**Assignment**
Scan the records and identify every line in which the string "linejoin" occurs, then return those lines.

══════════

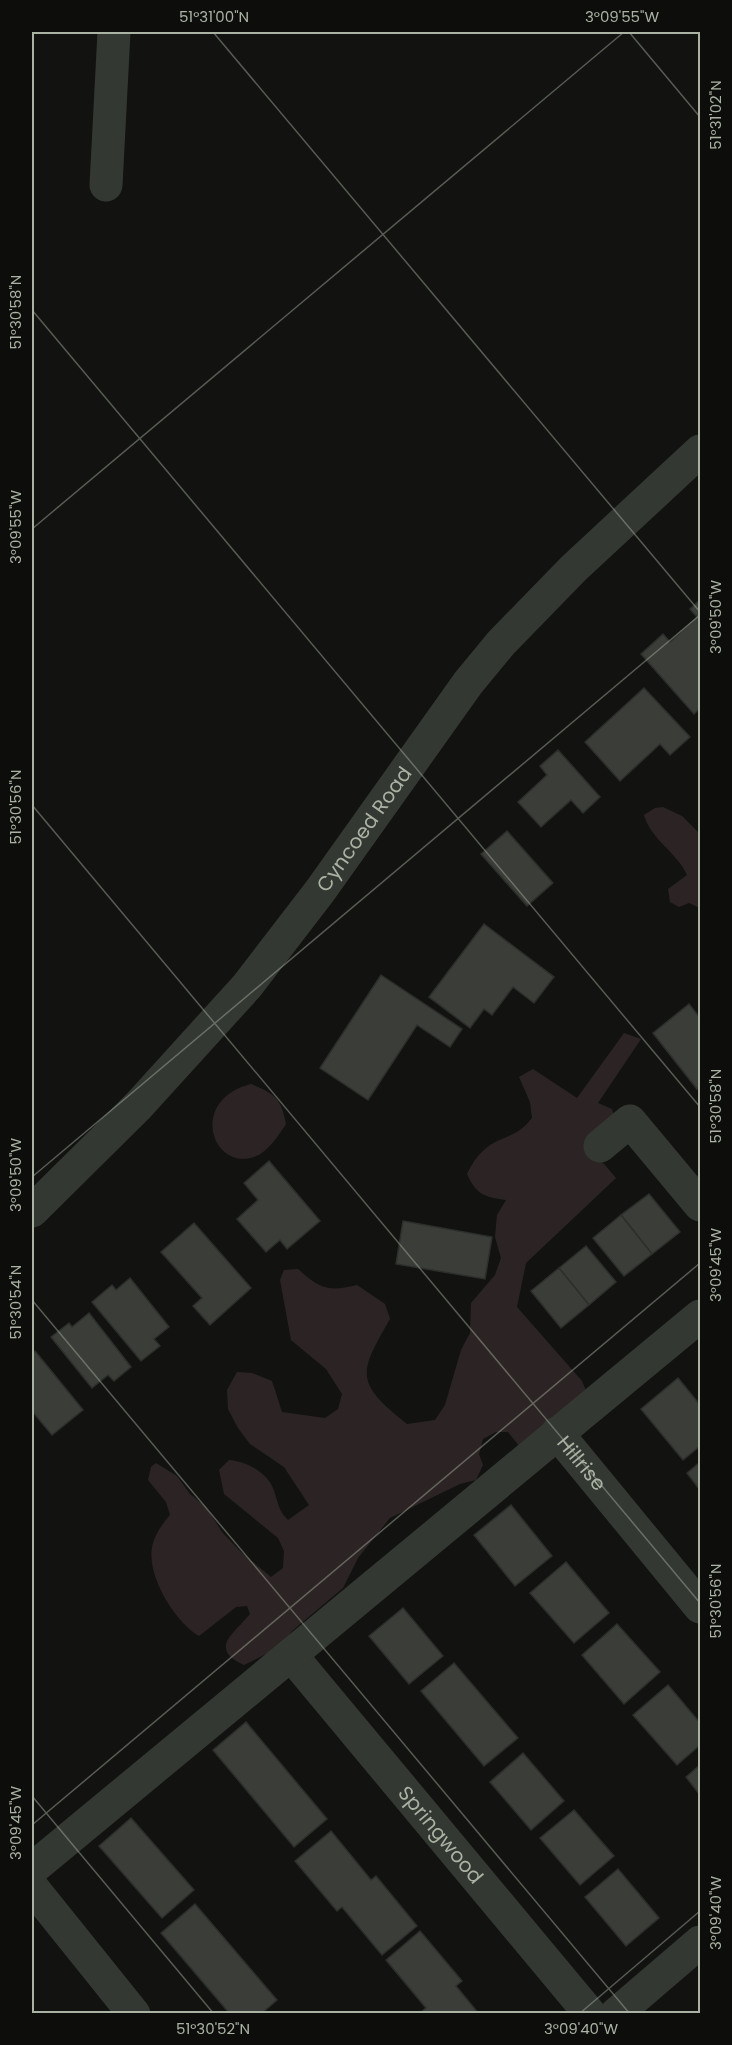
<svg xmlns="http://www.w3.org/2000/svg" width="732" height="2045" font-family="Poppins,sans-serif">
<rect width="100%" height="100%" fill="#121311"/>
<!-- green -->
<g fill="#2c2424">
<path d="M663,807L682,816L700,834V908L689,903L679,907L670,902L668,889L687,875C677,852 651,840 644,815L655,808Z"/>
<path d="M624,1033L641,1039L598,1103L612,1109L617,1125L592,1150L616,1178L526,1263L517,1307L582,1381L592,1405L528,1457L508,1432H496L483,1439L479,1454L483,1465L476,1480L460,1484L390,1518L358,1558L343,1588L292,1631L280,1647L244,1665C208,1648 234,1634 250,1614L247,1606L236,1607L199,1636C175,1622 144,1573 153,1543C156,1533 163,1523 170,1515L166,1502L148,1480L151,1467L156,1463L177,1476L190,1494L206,1507L222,1532L240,1551L271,1577L283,1568L284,1551L278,1538L224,1494L219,1470L229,1460C244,1461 265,1471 272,1486C278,1499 277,1510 288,1520L309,1505L284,1467L250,1444L238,1428L228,1409L227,1390L237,1372L252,1373L272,1381L282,1412L325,1418L338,1409L342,1394L326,1369L291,1340L280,1280L284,1270L298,1269C320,1289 328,1292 357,1285L385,1304L390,1319C358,1374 355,1383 407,1424L435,1420L445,1405L461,1350L470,1333L471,1303L495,1275L501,1258L495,1237L497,1215L506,1200C484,1197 476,1194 467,1174C488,1130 511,1146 532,1118L530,1102L519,1077L533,1069L577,1098Z"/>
<path d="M251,1084C275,1094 281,1098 286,1124C278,1136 268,1152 254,1157C212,1171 188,1100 251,1084Z"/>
</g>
<!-- building -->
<g fill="#3a3d38" stroke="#2c2f2b" stroke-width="1.5">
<path d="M700,600V708L694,714L641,654L663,634L670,642L697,617L690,609Z"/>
<path d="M644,688L690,737L670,755L660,744L620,781L585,742Z"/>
<path d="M558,750L600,797L583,813L571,800L541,827L518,802L547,775L540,766Z"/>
<path d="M507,831L553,883L527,906L481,854Z"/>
<path d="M484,924L554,977L534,1003L513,987L492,1015L484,1009L470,1028L429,997Z"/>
<path d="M381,975L462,1029L450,1047L417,1025L368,1100L320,1068Z"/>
<path d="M689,1004L700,1018V1086L697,1089L653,1033Z"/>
<path d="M269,1161L320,1221L287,1249L280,1240L266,1252L237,1219L258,1200L244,1183Z"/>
<path d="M649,1194L680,1232L652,1254L621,1215Z"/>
<path d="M621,1215L652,1254L624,1276L593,1238Z"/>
<path d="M403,1221L492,1237L485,1279L396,1264Z"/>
<path d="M194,1223L251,1288L210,1325L193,1306L202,1298L161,1252Z"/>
<path d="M586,1246L616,1282L589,1305L559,1268Z"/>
<path d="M559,1268L589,1305L561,1328L531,1291Z"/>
<path d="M130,1278L169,1327L154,1339L160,1346L141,1361L92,1302L112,1285L116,1290Z"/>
<path d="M89,1313L131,1367L114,1381L108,1375L92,1388L51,1337L69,1323L72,1327Z"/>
<path d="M35,1351L83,1410L52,1435L32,1411V1354Z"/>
<path d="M678,1378L700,1405V1446L683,1460L641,1409Z"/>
<path d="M700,1462V1490L687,1473Z"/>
<path d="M511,1505L552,1556L515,1586L474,1535Z"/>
<path d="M566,1562L609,1613L574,1643L530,1593Z"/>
<path d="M403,1608L443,1656L409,1684L369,1636Z"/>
<path d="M617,1624L660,1672L624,1704L582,1655Z"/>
<path d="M454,1663L518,1738L484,1766L421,1691Z"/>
<path d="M668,1685L700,1723V1745L677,1765L633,1715Z"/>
<path d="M246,1722L327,1819L294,1847L213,1750Z"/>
<path d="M523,1753L564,1801L531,1830L490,1782Z"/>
<path d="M700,1765V1795L686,1777Z"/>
<path d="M574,1810L614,1856L580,1885L540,1838Z"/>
<path d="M131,1818L194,1890L162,1918L99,1846Z"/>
<path d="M331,1831L371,1880L376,1876L417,1926L382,1955L342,1907L337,1911L295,1861Z"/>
<path d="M618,1869L659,1918L626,1946L585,1897Z"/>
<path d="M195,1904L277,2000L261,2014H230L161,1933Z"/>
<path d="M420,1931L462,1981L456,1986L479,2014L420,2013L426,2008L386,1960Z"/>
</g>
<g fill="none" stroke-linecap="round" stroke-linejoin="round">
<!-- minor -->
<g stroke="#343833" stroke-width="33">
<path d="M106,185L114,32"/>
<path d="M600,1146L630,1121L700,1205"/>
<path id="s1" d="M557,1433L700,1607"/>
<path id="s2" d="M291,1655L590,2014"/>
<path d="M32,1869L700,1316"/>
<path d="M32,1887L134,2014"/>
<path d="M616,2014L700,1942"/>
</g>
<!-- tertiary -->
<path stroke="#343833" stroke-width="33" id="s3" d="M32,1211L139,1105L247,986L320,891L468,683L501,643L573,569L700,451"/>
</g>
<!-- ticks -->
<path fill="none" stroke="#aab3a3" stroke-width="1.5" stroke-opacity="0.45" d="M213,32L700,612M629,32L700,117M32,310L700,1107M32,529L624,32M32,805L700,1603M32,1177L700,615M32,1300L630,2014M32,1796L214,2014M32,1825L700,1263M579,2014L700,1911"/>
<g text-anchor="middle" stroke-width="4.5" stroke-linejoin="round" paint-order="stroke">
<!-- street labels -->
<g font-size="20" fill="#aab3a3" stroke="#0d0e0c">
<text dy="7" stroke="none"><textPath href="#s3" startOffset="507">Cyncoed Road</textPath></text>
<text dy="7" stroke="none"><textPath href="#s1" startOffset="39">Hillrise</textPath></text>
<text dy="7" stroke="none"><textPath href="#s2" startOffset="234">Springwood</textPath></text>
</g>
</g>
<!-- border -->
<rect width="732" height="2045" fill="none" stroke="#0d0e0c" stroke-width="66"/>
<rect x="33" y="33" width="666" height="1979" fill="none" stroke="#aab3a3" stroke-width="2"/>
<g font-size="15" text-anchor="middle" fill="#aab3a3">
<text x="214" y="22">51°31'00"N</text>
<text x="622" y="22">3°09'55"W</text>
<text transform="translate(716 115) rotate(-90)" y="5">51°31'02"N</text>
<text transform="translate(16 312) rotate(-90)" y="5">51°30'58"N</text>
<text transform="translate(16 527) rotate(-90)" y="5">3°09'55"W</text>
<text transform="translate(716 617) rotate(-90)" y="5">3°09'50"W</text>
<text transform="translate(16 807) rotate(-90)" y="5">51°30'56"N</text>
<text transform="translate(716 1106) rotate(-90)" y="5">51°30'58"N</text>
<text transform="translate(16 1175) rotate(-90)" y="5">3°09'50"W</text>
<text transform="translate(716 1265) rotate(-90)" y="5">3°09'45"W</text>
<text transform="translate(16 1302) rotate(-90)" y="5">51°30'54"N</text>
<text transform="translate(716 1601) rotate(-90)" y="5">51°30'56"N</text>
<text transform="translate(16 1823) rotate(-90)" y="5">3°09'45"W</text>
<text transform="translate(716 1913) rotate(-90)" y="5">3°09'40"W</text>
<text x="213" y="2034">51°30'52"N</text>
<text x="581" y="2034">3°09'40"W</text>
</g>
</svg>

══════════

**Completed task**
<g fill="none" stroke-linecap="round" stroke-linejoin="round">
<g text-anchor="middle" stroke-width="4.5" stroke-linejoin="round" paint-order="stroke">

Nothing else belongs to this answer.